Ministro do STF se retratou após ofensa a Romeu Zema

Ricardo Alves24 de abril de 2026 às 07:20
Gilmar Mendes se desculpa por comentários sobre homossexualidade

O ministro do Supremo Tribunal Federal, Gilmar Mendes, se desculpou por insinuar que a homossexualidade poderia ser utilizada como ofensa contra o ex-governador de Minas Gerais, Romeu Zema.

Em uma postagem no X (antigo Twitter), Mendes reconheceu seu erro e afirmou: 'Não tenho receio de reconhecer um erro. Errei quando citei a homossexualidade ao me referir ao que seria uma acusação injuriosa contra o ex-governador'.

Contexto da declaração

O comentário aconteceu após Zema postar vídeos nos quais usou bonecos de fantoches para acusar o ministro. Mendes tentava ressaltar que é necessário haver limites nas críticas, ao mencionar: 'Imagine que começássemos a fazer bonecos do Zema como homossexual, isso não seria ofensivo?'.

A contraposição de Romeu Zema

Zema reagiu, questionando a comparação feita pelo ministro e argumentou: 'O que você não pode fazer é comparar homossexual com ladrão. Sério que você acha que é a mesma coisa chamar alguém de ‘homossexual’ ou de ‘ladrão’? Você mostrou seu preconceito para o Brasil'.

Conflito em curso

As trocas de ofensas entre Mendes e Zema se agravaram em meio a discussões sobre um relatório da CPI do Crime Organizado, que indicava Gilmar, além de outros magistrados, para indiciamento. No entanto, a proposta foi rejeitada pelo Senado, levando Zema a intensificar suas críticas ao Supremo.

Durante um evento em São Paulo, o ex-governador utilizou a expressão 'podridão' para se referir ao tribunal.
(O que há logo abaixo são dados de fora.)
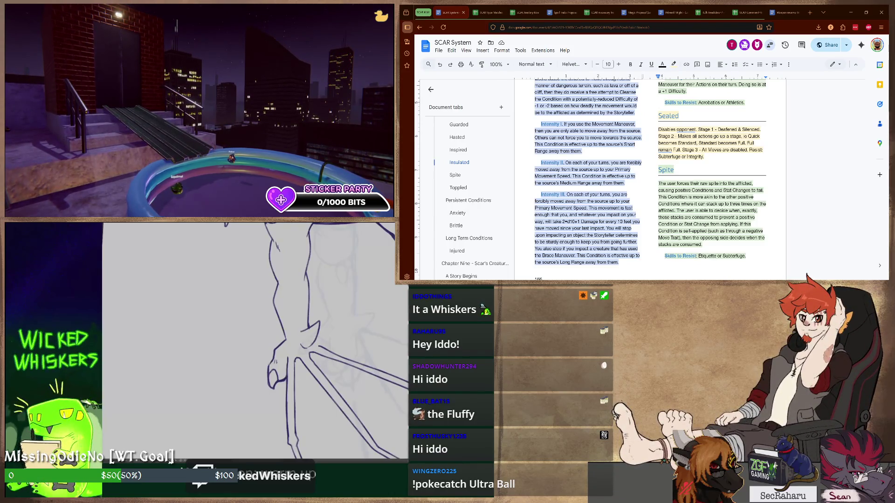
{"action": "scroll", "coordinate": [733, 114], "scroll_direction": "up", "scroll_amount": 1}
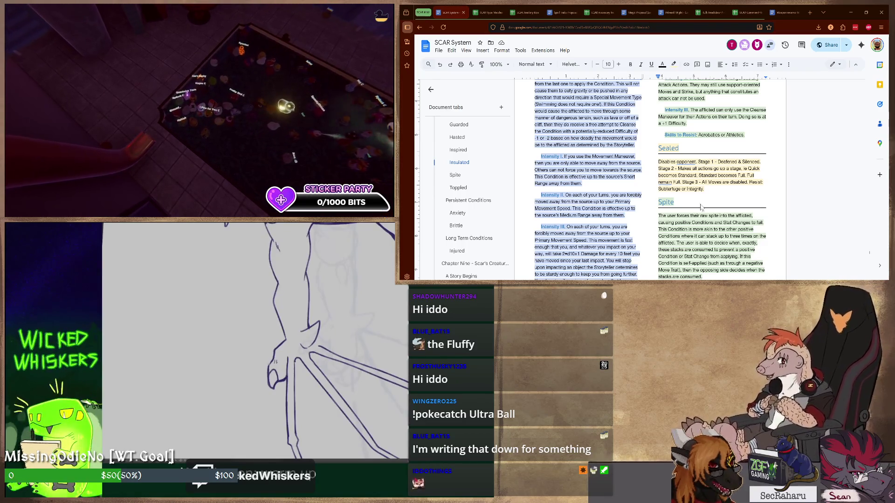
{"action": "scroll", "coordinate": [702, 208], "scroll_direction": "down", "scroll_amount": 5}
{"action": "scroll", "coordinate": [707, 203], "scroll_direction": "down", "scroll_amount": 5}
{"action": "scroll", "coordinate": [714, 189], "scroll_direction": "down", "scroll_amount": 3}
Mendes, por sua vez, respondeu ironicamente após Zema atacar a Corte, lembrando que, em outras ocasiões, se beneficiou de suas decisões para adiar dívidas do estado com a União.

Em uma nova entrevista, Zema afirmou estar preocupado com 'o modelo mental de Gilmar Mendes' e sugeriu que as decisões do ministro eram direcionadas para manter o estado submisso ao STF.